Hania e Sanaa amavano. Amavano uomini diversi – per religione e nazionalità – da quelli scelti dai plenipotenziari della loro civiltà. Hanno amato e scelto con una “trasgressività” che le ha portate nel fondo di una fossa, dove neppure i nostri pennivendoli di regime, pronti a cambiare datore di lavoro, ma sempre ligi nel rispettare lo stile di un pensiero in naftalina, possono sperare – e in fondo è ovvio che non se lo augurino – di concludere la loro inconcludente carriera.
Libertà che non si scrive, ma che si vive, e quando davvero la si vive, non solo non si temono le mode e la loro condanna alla dannazione della memoria, ma non si temono nemmeno i dittatori e i loro boia: Mahmoud, studente in matematica, è il simbolo di una libertà ben più potente degli eserciti che si possono mobilitare per radicarla. Il giovane iraniano che sfida il vecchio iraniano. Il giovane iraniano che interroga il macilento occidentale su quanto pesi la libertà nella sua bilancia.

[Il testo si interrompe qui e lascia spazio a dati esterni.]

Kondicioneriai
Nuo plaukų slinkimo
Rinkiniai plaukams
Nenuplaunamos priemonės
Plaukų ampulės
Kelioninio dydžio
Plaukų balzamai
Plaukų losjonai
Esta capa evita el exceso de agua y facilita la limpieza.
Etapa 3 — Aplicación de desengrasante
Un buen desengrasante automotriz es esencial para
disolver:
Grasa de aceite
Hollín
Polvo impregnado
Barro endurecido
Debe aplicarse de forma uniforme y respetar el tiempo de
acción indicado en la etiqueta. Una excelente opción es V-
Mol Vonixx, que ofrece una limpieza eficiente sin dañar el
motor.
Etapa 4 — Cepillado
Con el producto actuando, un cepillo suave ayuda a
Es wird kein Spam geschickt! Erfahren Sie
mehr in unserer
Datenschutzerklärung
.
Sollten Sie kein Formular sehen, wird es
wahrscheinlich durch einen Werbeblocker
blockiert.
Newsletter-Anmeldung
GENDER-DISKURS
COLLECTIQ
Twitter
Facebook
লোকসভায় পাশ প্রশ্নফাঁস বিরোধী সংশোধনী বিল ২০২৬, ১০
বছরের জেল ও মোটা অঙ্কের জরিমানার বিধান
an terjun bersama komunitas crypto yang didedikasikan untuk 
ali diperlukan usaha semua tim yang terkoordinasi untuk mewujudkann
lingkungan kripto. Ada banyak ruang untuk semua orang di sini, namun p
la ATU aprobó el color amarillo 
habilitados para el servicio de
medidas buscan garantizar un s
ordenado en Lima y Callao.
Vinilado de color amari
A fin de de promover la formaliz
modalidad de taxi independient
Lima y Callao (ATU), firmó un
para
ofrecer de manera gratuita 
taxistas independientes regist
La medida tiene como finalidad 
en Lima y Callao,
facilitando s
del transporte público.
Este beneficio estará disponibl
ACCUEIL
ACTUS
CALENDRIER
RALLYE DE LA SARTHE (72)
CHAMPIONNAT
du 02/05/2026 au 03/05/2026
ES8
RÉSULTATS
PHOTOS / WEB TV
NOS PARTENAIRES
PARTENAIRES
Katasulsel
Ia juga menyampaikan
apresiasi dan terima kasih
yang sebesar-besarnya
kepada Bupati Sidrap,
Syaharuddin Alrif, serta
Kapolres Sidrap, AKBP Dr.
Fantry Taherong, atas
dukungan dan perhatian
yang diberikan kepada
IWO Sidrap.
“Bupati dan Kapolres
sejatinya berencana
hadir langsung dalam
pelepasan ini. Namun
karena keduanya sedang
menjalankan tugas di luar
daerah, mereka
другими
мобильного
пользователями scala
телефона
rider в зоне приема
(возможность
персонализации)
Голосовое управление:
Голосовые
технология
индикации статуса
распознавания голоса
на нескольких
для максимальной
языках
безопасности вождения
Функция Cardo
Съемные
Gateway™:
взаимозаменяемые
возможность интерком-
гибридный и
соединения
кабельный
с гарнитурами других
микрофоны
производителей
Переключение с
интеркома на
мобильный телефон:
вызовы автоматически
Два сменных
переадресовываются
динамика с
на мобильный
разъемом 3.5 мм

Hina, Sanaa e Mohmoud non hanno mostrato dubbi: per loro non c’è relativismo o scetticismo che tenga, nemmeno quando sull’altro piatto della bilancia c’è la vita. Libertà di pensare, libertà di amare: questo hanno creduto, questo hanno professato, questo hanno pagato. Non diritti di altri, ma un proprio, personale dovere innanzi a stessi, innanzi al proprio destino, innanzi alla storia. Innanzi a Dio.
Diritto e dovere che un dì fece la fortuna di questo tramontante Occidente, quando si credeva che bastasse essere semplicemente uomini, e nient’altro che questo, per avere un cuore e amare, per avere uno spirito ed essere liberi.